Every time you look at a catalog card you might need to go lower in the alphabet, or higher, but at each step you will be narrowing the search significantly, and you will soon arrive at the card which exactly matches the name you are looking for. This kind of search is called a "binary search", and it is the fastest possible kind of search through indexes.
But let's say that the card catalog is not organized alphabetically. In fact, let's assume that the cards are in random order, just as your MFT would be in random order absent the UD or O&OD name sort. In this situation you can still locate a book, but to do so you must begin at the front of the catalog and look at every card in sequence until you happen upon the card of interest. We'll call this a "linear search".
Linear searches are slow.

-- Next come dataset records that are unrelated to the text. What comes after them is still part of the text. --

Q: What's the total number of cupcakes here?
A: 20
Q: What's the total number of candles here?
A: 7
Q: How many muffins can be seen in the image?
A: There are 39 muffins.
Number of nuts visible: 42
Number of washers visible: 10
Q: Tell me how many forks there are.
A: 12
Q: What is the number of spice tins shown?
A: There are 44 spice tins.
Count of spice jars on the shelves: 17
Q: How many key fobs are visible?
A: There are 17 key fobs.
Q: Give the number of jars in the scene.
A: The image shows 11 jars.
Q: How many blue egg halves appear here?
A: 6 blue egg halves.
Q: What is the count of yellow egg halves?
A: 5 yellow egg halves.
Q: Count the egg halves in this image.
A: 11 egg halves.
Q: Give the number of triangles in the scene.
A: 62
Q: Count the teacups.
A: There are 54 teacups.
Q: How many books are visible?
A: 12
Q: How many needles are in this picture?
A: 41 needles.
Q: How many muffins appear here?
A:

In fact, if you think about it, on average you would have to go through half the cards in the catalog to get to a book with a randomly chosen name. That's why the catalog/MFT name sort is so important to FSX performance. When scenery indexes and scenery files are to be loaded, a name sort allows the file manager to do fast binary searches instead of slow linear searches.
Now ... The "MFT adjacency" feature of UD does not affect either the catalog contents or the books' tables of contents. Rather, it has to do with how far you must walk from the catalog drawers (the MFT) to the bookshelves (where the folders are).
Each catalog card contains a unique Dewey Decimal Number which you can think of as a pointer into the bookshelves (the on-disk file structures). Such DDN pointers are entirely equivalent to the contents of MFT entries.